Drying the Older Pet
If you are cage drying, place a non-skid mat in the cage. Make sure it is machine washable. I will always use a dryer with a heating element, even in the summer. The older, wet pet will chill easily. However, in warmer weather, I will turn it off or switch to a dryer with no heating element once they are almost dry, as they are more susceptible to heat stroke. If they have fallen asleep in the cage, I will bang on the side of the cage to wake them before removing.
If you are table drying with the high-velocity (HV) dryer, exercise caution as many older pets have been known to go into a dryer-induced seizure. For these pets, this is as far as the groom goes. If I cannot dry them, all clipper work is done before the bath. They are toweled off well and brought back into the house. One of my favorite clients would have a fire going and Toby’s bed ready. The only thing Toby was missing was a good book and cup of hot chocolate.
On those pets that I can dry on the table, I use a Happy Hoodie. It wicks the water off their heads and muffles the sound of the HV dryer.

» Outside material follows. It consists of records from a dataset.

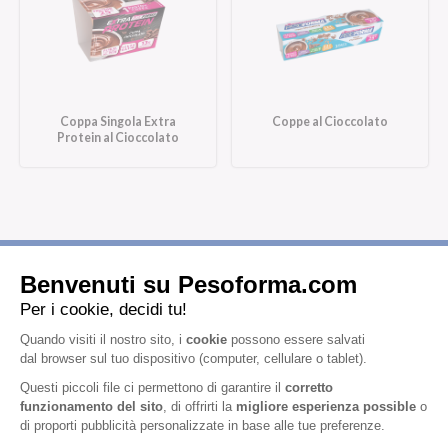
Coppa Singola Extra
Coppe al Cioccolato
Protein al Cioccolato
Iscriviti alla newsletter
Letta l'
informativa privacy
, acconsento all'iscrizione alla newsletter
periodica di Nutrition et Santé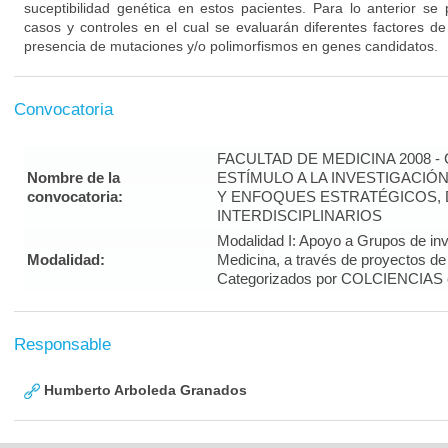
suceptibilidad genética en estos pacientes. Para lo anterior se 
casos y controles en el cual se evaluarán diferentes factores de
presencia de mutaciones y/o polimorfismos en genes candidatos.
Convocatoria
FACULTAD DE MEDICINA 2008 
Nombre de la
ESTÍMULO A LA INVESTIGACIÓ
convocatoria:
Y ENFOQUES ESTRATÉGICOS, 
INTERDISCIPLINARIOS
Modalidad I: Apoyo a Grupos de inv
Modalidad:
Medicina, a través de proyectos de
Categorizados por COLCIENCIAS 
Responsable
Humberto Arboleda Granados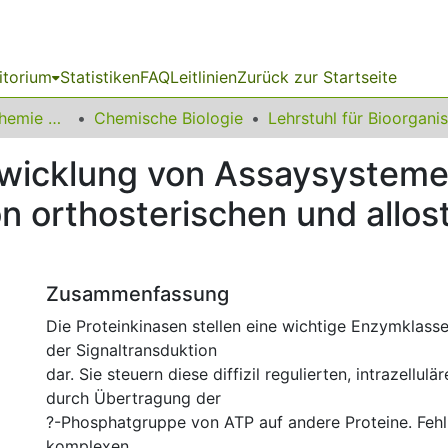
itorium
Statistiken
FAQ
Leitlinien
Zurück zur Startseite
03 Fakultät für Chemie und Chemische Biologie
Chemische Biologie
twicklung von Assaysystem
n orthosterischen und allos
Zusammenfassung
Die Proteinkinasen stellen eine wichtige Enzymklasse
der Signaltransduktion
dar. Sie steuern diese diffizil regulierten, intrazellu
durch Übertragung der
?-Phosphatgruppe von ATP auf andere Proteine. Fehl
komplexen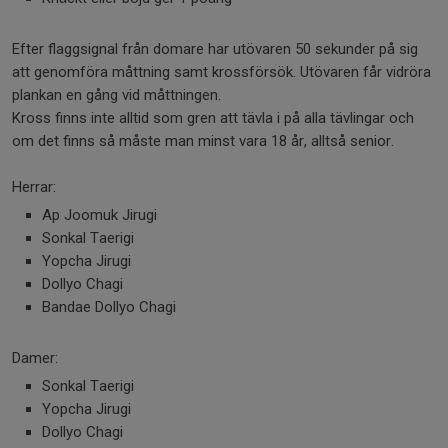
Efter flaggsignal från domare har utövaren 50 sekunder på sig
att genomföra måttning samt krossförsök. Utövaren får vidröra
plankan en gång vid måttningen.
Kross finns inte alltid som gren att tävla i på alla tävlingar och
om det finns så måste man minst vara 18 år, alltså senior.
Herrar:
Ap Joomuk Jirugi
Sonkal Taerigi
Yopcha Jirugi
Dollyo Chagi
Bandae Dollyo Chagi
Damer:
Sonkal Taerigi
Yopcha Jirugi
Dollyo Chagi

Finish Work on the Older Pet
So what is the pet’s comfort level at this stage? Is the pet exhausted? These are the questions I ask myself before I reach for my shears. When working with elderly pets, sometimes we settle for “good enough.”
During the course of the groom, I may have found something I did not notice upon check-in. Nothing is insignificant, and the owner is notified. On more than one occasion, I made an “executive decision” and brought the pet inside incomplete (and in some cases, wet) and informed the owner they should call their vet. That decision to stop grooming saved the life of the pet.
Have you taken a pet first aid class this year? Protocols have just changed. Will you be able to perform CPR if it becomes necessary?
Grooming senior pets is not for everyone. They have needs that are different from younger, healthier pets. There are other groomers in my area that refer the senior pets to me, and in return, I refer those breeds I do not want to groom to them. We are all happier.
I always give extra hugs and kisses to my older clients. While it can be heartbreaking to specialize in the older pets, nothing compares to having them rest their heads on your shoulder or look at you with their soulful eyes. I look forward to each and every senior pet.